§ PROMPT 1: Reproduce the part of the policing speech that opens with the words containing "I welcome the" and closes with "in these debates.", substituting "discussions" for each occurrence of "debates".
§ PROMPT 2: Resume the speech on policing in Northern Ireland, picking up immediately after its final sentence.

[[ EXCERPT, beginning ]]

I welcome the reality-check speech by the hon. Member for South Dorset (Richard Drax), and it is important that we pause and carry out a reality check regarding policing budgets in our constituencies and how that affects us. Let me say at the outset that I miss the voice of the former Member for Wythenshawe and Sale East. It was in debates such as this that he really made his mark because he knew the subject so well. His expertise was honed in Northern Ireland when dealing with policing and police infrastructure there, and we miss his wisdom in these debates.

Northern Ireland’s policing is going through a significant change. Our Chief Constable has announced that he intends to step down in September this year after five years of service, which means that we have to open up a new policing competition. No doubt many current deputy chief constables and police chief constables across England, Scotland and Wales will look at the opportunity offered by the job of Chief Constable of the Police Service of Northern Ireland. Our last three Chief Constables were brought in from services on the mainland, and the position offers a significant opportunity that needs to be strongly considered.

[[ EXCERPT, end ]]
[[ INPUT DATA, beginning ]]

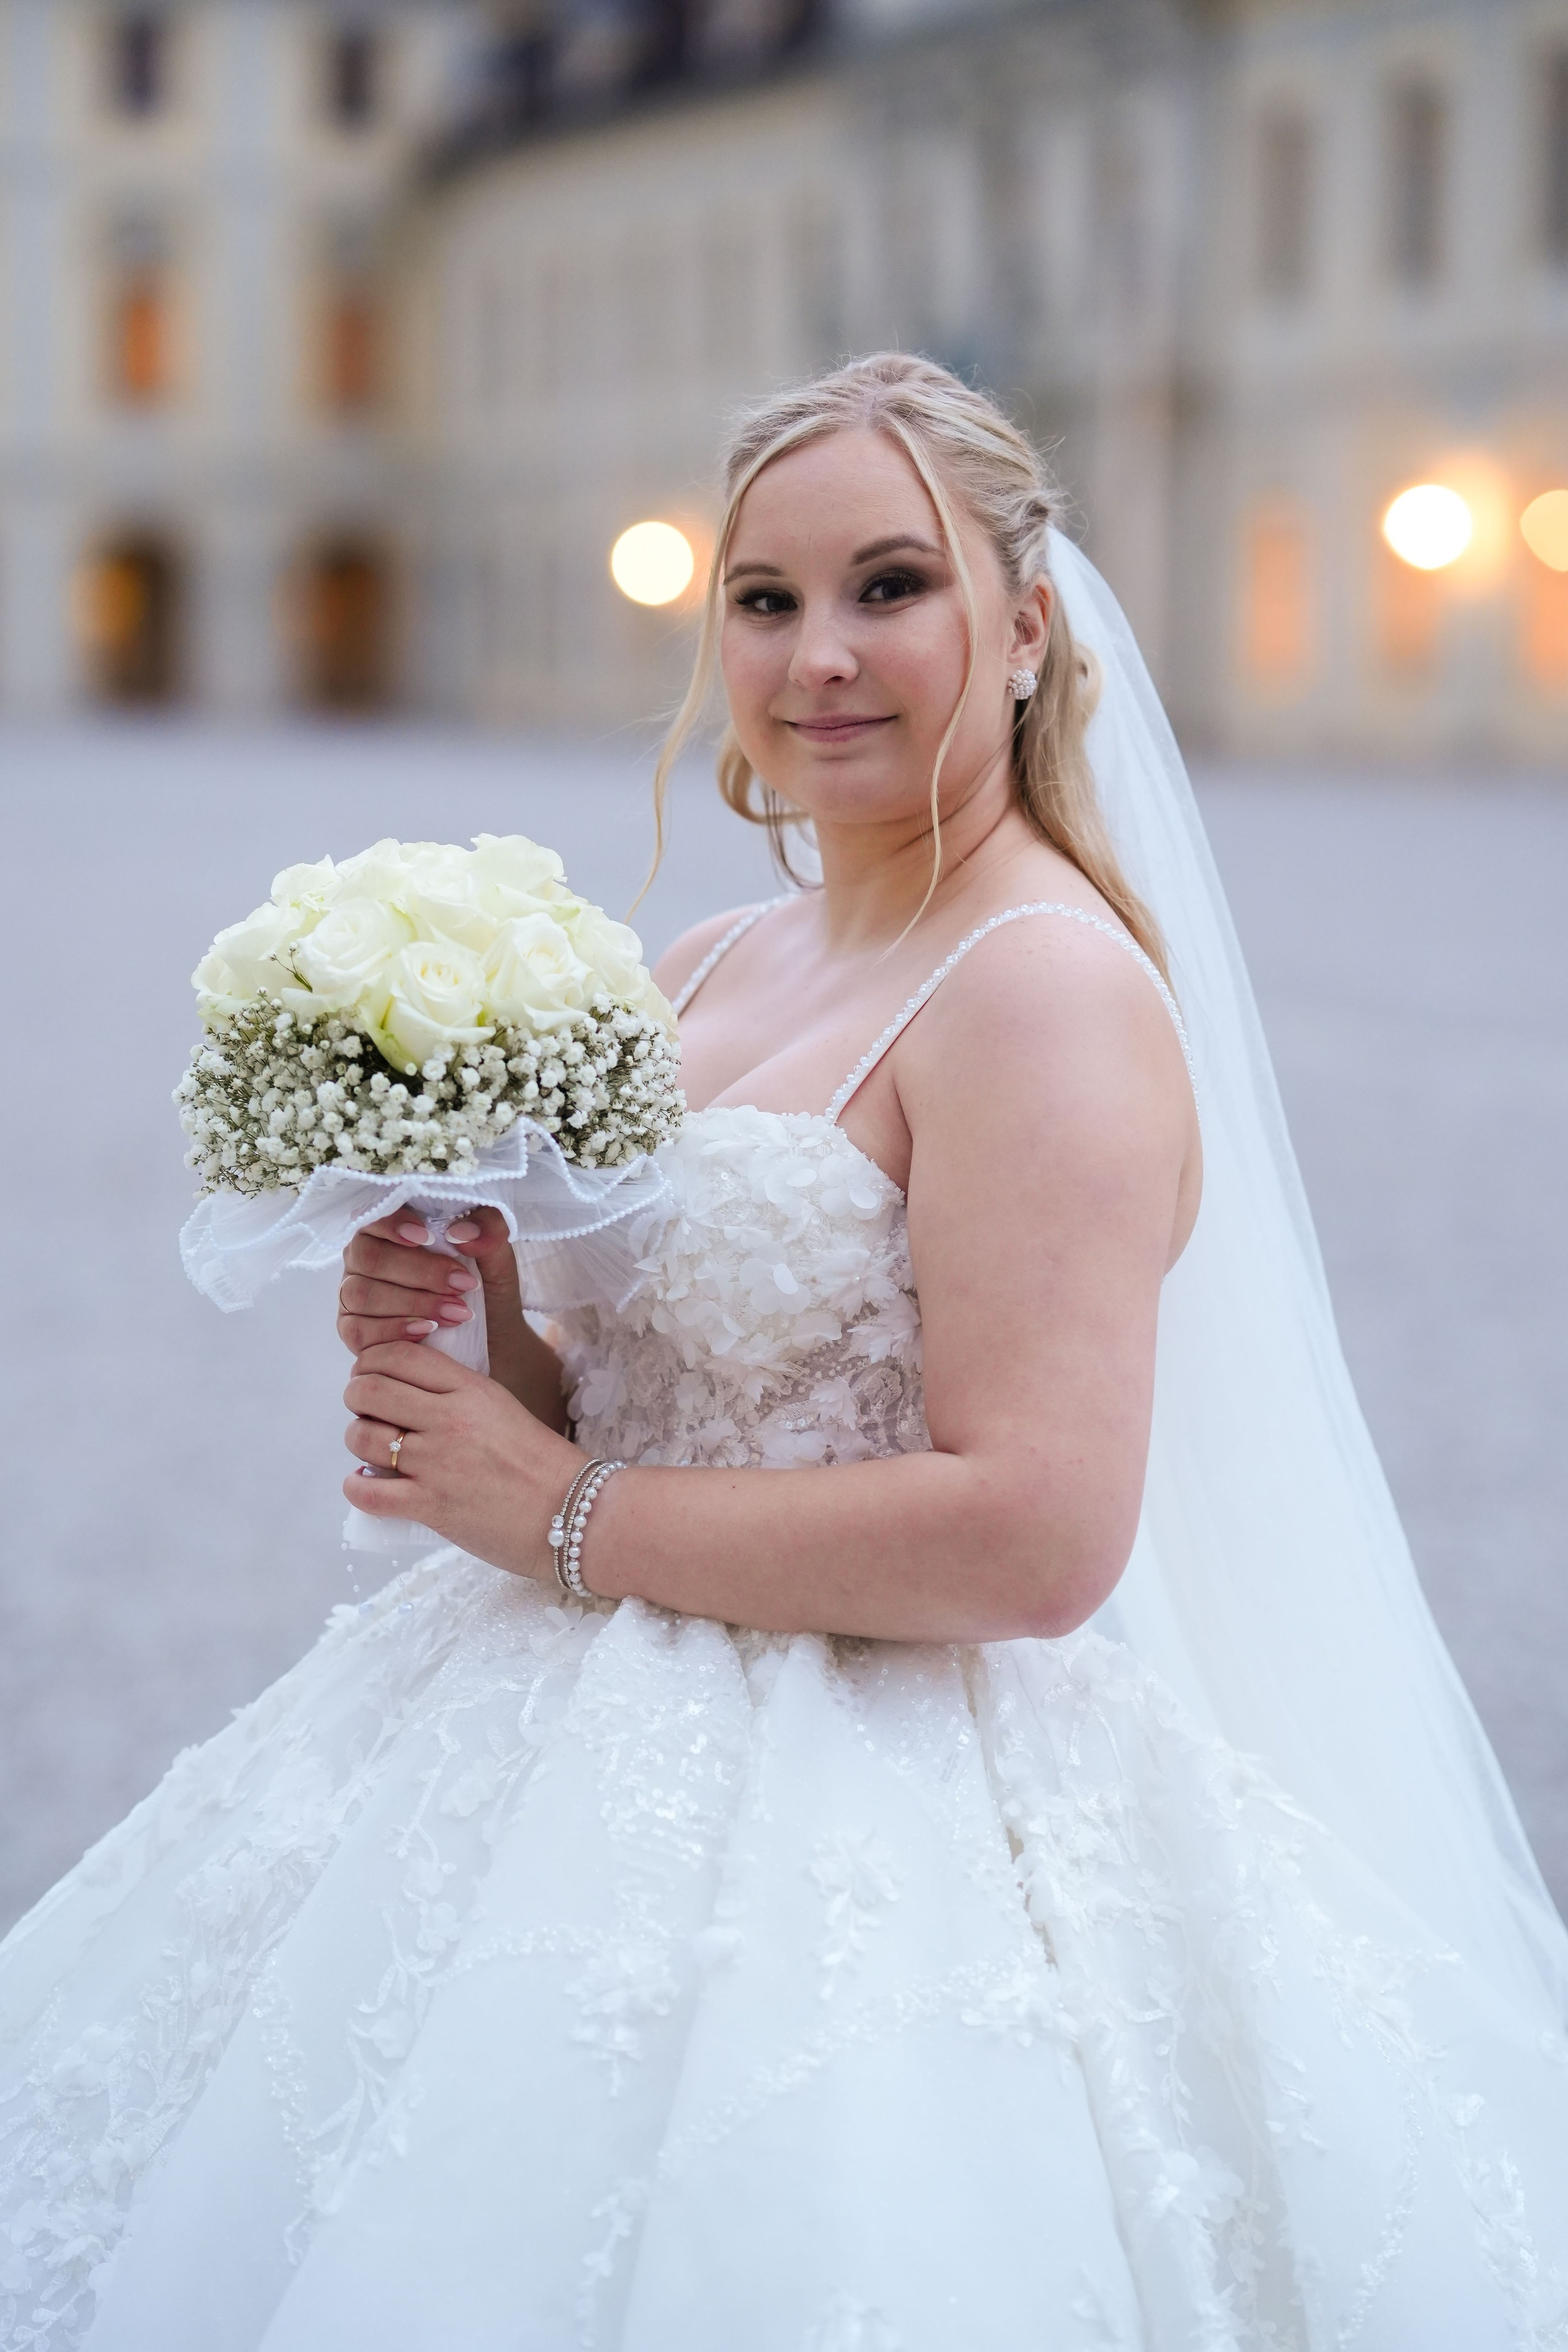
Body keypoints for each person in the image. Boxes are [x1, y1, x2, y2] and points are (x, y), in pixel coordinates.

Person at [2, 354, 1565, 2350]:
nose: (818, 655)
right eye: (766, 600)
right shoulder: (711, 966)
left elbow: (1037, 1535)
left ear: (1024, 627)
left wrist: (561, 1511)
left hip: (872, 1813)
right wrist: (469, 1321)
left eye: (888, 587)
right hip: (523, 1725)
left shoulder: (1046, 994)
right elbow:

[[ INPUT DATA, end ]]

§ EXERCISE OUTPUT 1:
I welcome the reality-check speech by the hon. Member for South Dorset (Richard Drax), and it is important that we pause and carry out a reality check regarding policing budgets in our constituencies and how that affects us. Let me say at the outset that I miss the voice of the former Member for Wythenshawe and Sale East. It was in discussions such as this that he really made his mark because he knew the subject so well. His expertise was honed in Northern Ireland when dealing with policing and police infrastructure there, and we miss his wisdom in these discussions.

§ EXERCISE OUTPUT 2:
I pay tribute to the service of Matt Baggott and what he brought to policing. He was Mr Community Police Chief Constable, and he brought important principles of community policing into our service and on to the books and activities of our police officers, and we should pay tribute to that. I also pay tribute to our Deputy Chief Constable, Judith Gillespie, who has announced her retirement in the spring this year after 32 years of service. She became the highest-ranking female police officer ever to serve in Northern Ireland, which is a huge credit to her and the service she has given. Indeed, she did not take what could have been a lucrative severance package a few years ago, because she wanted to serve her community instead. That in itself should be marked and paid tribute to.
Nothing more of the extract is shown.